For years, the hotel business benefitted from strong demand for rooms and almost no new construction. This year, the industry is on track to nearly match the last year’s record-breaking performance. “There are a lot of markets that are really, really strong,” says Jeff Myers, manager of U.S. market research for CoStar Portfolio Strategy.
San Francisco is one of the strongest markets for hotels in the country—and it’s getting stronger. Demand from tourists and the booming tech business helps fill rooms, which have been 84.5 occupied on average so far this year, according to STR, a Hendersonville, Tenn.-based firm that tracks supply and demand data for the global hotel industry. That’s the second highest occupancy rate in the country, behind only the small market of Oahu Island, Hawaii.
“San Francisco is definitely a standout market,” says Myers.
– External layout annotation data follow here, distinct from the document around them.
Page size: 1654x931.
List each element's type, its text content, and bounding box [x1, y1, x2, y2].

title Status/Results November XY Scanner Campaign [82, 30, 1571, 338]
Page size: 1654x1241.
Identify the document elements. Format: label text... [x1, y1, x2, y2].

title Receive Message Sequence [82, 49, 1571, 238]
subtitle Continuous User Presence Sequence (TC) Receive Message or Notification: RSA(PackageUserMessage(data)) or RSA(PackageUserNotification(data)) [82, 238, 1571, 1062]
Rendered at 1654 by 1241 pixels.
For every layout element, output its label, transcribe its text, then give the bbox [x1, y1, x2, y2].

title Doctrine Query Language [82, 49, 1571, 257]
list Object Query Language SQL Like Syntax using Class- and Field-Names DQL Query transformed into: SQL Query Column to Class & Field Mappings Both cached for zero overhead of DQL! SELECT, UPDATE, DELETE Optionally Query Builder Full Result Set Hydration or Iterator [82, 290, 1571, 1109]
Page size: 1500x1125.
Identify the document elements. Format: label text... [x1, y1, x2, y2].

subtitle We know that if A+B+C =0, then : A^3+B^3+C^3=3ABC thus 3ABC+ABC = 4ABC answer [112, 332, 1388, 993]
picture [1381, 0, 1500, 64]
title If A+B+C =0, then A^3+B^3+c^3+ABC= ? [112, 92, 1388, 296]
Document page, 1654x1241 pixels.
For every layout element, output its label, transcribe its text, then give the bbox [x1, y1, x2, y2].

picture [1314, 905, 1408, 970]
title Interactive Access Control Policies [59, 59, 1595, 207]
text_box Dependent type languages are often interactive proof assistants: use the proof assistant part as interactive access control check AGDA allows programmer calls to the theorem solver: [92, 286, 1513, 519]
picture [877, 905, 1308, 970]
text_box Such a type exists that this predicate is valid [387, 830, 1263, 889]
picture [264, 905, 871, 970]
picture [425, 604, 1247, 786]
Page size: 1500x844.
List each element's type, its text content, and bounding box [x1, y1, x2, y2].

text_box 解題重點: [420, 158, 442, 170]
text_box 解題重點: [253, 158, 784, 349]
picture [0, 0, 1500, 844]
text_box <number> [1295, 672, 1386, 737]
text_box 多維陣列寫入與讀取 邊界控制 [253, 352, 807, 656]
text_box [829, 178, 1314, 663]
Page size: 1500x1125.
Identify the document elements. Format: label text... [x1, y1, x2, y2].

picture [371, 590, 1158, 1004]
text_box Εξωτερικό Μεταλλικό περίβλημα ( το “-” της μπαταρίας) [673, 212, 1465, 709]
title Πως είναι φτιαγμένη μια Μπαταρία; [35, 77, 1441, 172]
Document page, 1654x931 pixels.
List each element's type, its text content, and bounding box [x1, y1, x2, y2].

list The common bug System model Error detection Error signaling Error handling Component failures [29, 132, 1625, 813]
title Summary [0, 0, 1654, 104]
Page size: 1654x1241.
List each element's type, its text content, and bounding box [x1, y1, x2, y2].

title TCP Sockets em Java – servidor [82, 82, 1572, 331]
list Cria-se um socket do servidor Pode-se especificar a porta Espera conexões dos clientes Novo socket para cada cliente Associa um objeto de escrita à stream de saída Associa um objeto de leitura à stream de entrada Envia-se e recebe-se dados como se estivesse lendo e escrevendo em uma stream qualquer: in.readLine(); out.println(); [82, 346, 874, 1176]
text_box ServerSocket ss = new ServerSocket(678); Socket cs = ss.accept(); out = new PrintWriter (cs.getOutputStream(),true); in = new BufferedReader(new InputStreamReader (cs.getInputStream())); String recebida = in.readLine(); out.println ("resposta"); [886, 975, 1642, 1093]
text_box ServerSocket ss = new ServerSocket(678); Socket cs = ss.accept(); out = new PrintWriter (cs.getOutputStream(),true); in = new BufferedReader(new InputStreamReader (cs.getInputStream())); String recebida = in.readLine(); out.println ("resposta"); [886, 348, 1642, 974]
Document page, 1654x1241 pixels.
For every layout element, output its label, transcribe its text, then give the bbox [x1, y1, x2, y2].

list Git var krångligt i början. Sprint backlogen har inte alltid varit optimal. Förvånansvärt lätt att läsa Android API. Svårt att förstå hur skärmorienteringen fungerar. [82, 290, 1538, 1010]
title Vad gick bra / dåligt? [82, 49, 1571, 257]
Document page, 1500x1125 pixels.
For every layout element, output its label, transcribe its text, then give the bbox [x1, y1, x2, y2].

Developers will add just 2.0 percent to the inventory of hotel rooms in the city in 2016 and 2017, according to CoStar. “It is very hard for hotel developers there to compete for land, compared to other property types.”
The hotel rooms in New York City will soon have a lot of competition from new development, but so far this year an average of 83.8 percent of the hotel rooms have been occupied, according to STR. That’s the third highest occupancy rate in the country.
“Developers are active there,” says Myers. The inventory of hotel rooms in New York is anticipated to grow by more than 12.0 percent in 2016 and 2017, according to CoStar. Developers have found places to build in sub-markets like downtown Brooklyn and also as part of mixed-use developments in the top neighborhoods of Manhattan.
Los Angeles is another big city where hotel rooms are in demand—82.8 percent of its hotel rooms have been occupied on average so far this year, according to STR. That’s the fourth highest occupancy rate in the country.
Developers are finally building a few new hotel projects to meet the demand—the inventory is expected to grow by more than 4.0 percent over the course of 2016 and 2017, according to CoStar. “Los Angeles was slow to ramp up its new construction,” says Myers.
Hotel developers are actively building in Chicago, converting older office buildings into new hotel properties in neighborhoods like the downtown Loop. The inventory of hotel rooms in the city is anticipated to grow by about 5.0 percent in 2016 and 2017.
Competition from new construction has kept the percentage of occupied hotel rooms to 68.3 percent so far this year. That’s not terrible, but it's the lowest average occupancy rate of any city in the U.S. with more than 100,000 hotel rooms, according to STR.
Developers are finally adding new hotel rooms in Atlanta, where the inventory is expected to increase by more than 3.0 percent over 2016 and 2017, according to CoStar.
“Hotel construction there has been really slow to ramp up,” says Myers. Just a year and a half ago, Atlanta’s inventory of hotel rooms was shrinking, as developers converted older hotel rooms to other uses, like student housing.
More than 70 percent of the city’s hotels beds, on average, have been occupied so far this year, according to both STR and CoStar.